MUCOUS secretion is under vagal control so between meals.

So, no mucous made in the resting stomach.
parietal cells: what's up? how about the BL membrane?
lots of mitochondria (carbonic anhydrase requires ATP to get going). prominent sER

make intrinsic factor and HCl

the BL membrane has special receptors for gastrin, histamine, and Ach: these cause release of acid, KCl, and intrinsic factr
how about chief cells? what do they produce?
basally located nuclei, lots of ribosomes, make PEPSIN.

near base of glands., STRONGLY BASOPHILIC.

produces PEPSIN and a weak LIPASE.

some animals make RENNIN here to curdle milk.
what cells aren't found at the pyloric part of the stomach?
chief cells of parietal cells.
what/where bruner's glands?
they live in the submucosa of the duodenum: identify the stomach/duodenum junction.

they secrete high bicarb secretions to protect pancreatic enzymes so they can do their job.
what does a panneth cell?
panneth are not in the stomach, mostly in the small intestine, and some in the colon.

at the very bottom of a pit, EOSINOPHILIC GRANULES (pink).

secretes lysozyme, antimicrobial, can phagocytoze, big portion of bacteria-mediation in the small intestine. Alpha defensins.
what are the cell types we care about in the small intestine?
enterocytes, goblet cells, panneth cells, stem cells, endocrine cells, M cells (antigen presenting cells).

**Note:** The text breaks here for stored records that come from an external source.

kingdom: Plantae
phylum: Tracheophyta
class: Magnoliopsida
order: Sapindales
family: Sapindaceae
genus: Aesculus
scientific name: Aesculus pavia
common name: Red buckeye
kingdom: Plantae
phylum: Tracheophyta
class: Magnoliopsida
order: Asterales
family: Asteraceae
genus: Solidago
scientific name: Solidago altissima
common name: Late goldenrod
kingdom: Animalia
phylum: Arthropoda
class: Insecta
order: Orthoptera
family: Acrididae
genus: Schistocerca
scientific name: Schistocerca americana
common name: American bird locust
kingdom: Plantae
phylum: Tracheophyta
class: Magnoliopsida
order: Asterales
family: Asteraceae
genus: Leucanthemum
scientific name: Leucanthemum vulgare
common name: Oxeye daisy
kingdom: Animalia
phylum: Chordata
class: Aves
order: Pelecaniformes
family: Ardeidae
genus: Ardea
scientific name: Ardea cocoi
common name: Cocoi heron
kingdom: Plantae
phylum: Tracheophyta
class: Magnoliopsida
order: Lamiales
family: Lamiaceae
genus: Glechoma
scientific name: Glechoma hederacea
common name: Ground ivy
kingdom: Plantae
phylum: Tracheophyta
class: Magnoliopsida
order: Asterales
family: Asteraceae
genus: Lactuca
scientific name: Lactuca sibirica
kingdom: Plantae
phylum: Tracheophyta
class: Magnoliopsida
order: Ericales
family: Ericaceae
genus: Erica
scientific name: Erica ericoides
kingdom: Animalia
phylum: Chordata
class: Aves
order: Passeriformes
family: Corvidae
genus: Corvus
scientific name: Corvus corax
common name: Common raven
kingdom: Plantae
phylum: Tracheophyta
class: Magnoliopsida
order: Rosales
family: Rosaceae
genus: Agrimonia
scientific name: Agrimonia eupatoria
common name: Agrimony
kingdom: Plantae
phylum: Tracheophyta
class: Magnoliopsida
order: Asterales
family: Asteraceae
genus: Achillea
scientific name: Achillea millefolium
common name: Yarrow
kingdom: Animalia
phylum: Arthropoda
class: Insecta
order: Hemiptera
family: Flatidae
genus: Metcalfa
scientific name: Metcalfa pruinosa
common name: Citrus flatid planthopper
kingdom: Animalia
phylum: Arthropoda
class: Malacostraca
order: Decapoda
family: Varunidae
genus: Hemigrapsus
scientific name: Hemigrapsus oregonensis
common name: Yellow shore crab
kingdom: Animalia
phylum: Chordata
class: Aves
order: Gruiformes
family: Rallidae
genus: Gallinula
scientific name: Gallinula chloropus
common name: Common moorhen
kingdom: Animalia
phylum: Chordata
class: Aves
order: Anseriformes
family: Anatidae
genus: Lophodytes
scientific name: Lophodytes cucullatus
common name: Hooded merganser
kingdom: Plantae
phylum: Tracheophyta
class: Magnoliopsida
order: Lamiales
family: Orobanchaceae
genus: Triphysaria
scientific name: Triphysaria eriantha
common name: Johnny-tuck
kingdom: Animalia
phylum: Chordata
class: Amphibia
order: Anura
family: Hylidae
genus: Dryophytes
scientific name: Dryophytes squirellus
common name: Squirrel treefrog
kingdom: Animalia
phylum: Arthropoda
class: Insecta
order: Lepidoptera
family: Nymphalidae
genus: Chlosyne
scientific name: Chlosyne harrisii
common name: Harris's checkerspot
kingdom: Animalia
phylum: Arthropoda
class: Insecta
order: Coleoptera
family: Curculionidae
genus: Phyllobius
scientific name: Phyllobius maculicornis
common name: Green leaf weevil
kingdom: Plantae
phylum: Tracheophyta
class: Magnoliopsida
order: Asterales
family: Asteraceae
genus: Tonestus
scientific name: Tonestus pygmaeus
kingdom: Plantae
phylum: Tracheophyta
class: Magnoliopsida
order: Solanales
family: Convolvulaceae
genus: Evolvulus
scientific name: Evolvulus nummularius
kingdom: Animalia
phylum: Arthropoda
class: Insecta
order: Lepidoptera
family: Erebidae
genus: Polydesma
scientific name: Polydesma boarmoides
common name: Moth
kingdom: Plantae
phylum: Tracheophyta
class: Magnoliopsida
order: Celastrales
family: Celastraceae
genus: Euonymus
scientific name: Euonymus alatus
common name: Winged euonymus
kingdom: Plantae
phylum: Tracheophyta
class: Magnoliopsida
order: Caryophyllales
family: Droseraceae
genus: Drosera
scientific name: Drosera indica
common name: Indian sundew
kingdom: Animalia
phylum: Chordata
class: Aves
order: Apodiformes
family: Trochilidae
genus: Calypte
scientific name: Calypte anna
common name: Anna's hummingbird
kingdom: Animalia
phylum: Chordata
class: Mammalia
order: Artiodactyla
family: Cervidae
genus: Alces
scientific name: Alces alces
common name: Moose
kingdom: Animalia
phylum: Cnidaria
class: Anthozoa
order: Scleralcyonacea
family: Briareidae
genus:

goblet cells are our mucous cells in the small intestine - there are no others.
how can you identify the ilium?
peyer's patches in between the mucosa and submucosa
physical features of large intestine?
not much of a lamia propria (vili sit right on MM), flat vili, apical cells,

NO PLICAE FOLDS ('cept in rectum)

2 cell types: goblet cells and columnar absorptive (h20). they each make up 50%

also, stem cells and enteroendocrine and scattered lymphocytes.
what are the crypts in large intestine?
Crypts of LIEBERKUHN
what's fun about the anal canal
squamous epithelium returns.

also, you loose your muscularis mucosa (you're not absorbing anymore).
what's up with sympathetic innervation of the pancreas?
it increases blood flow to it. para makes it secrete (acinar and other)
galbladder - what's missing?
no muscularis mucosa OR submucosa : the lamina propia backs up immediately into the muscularis externa.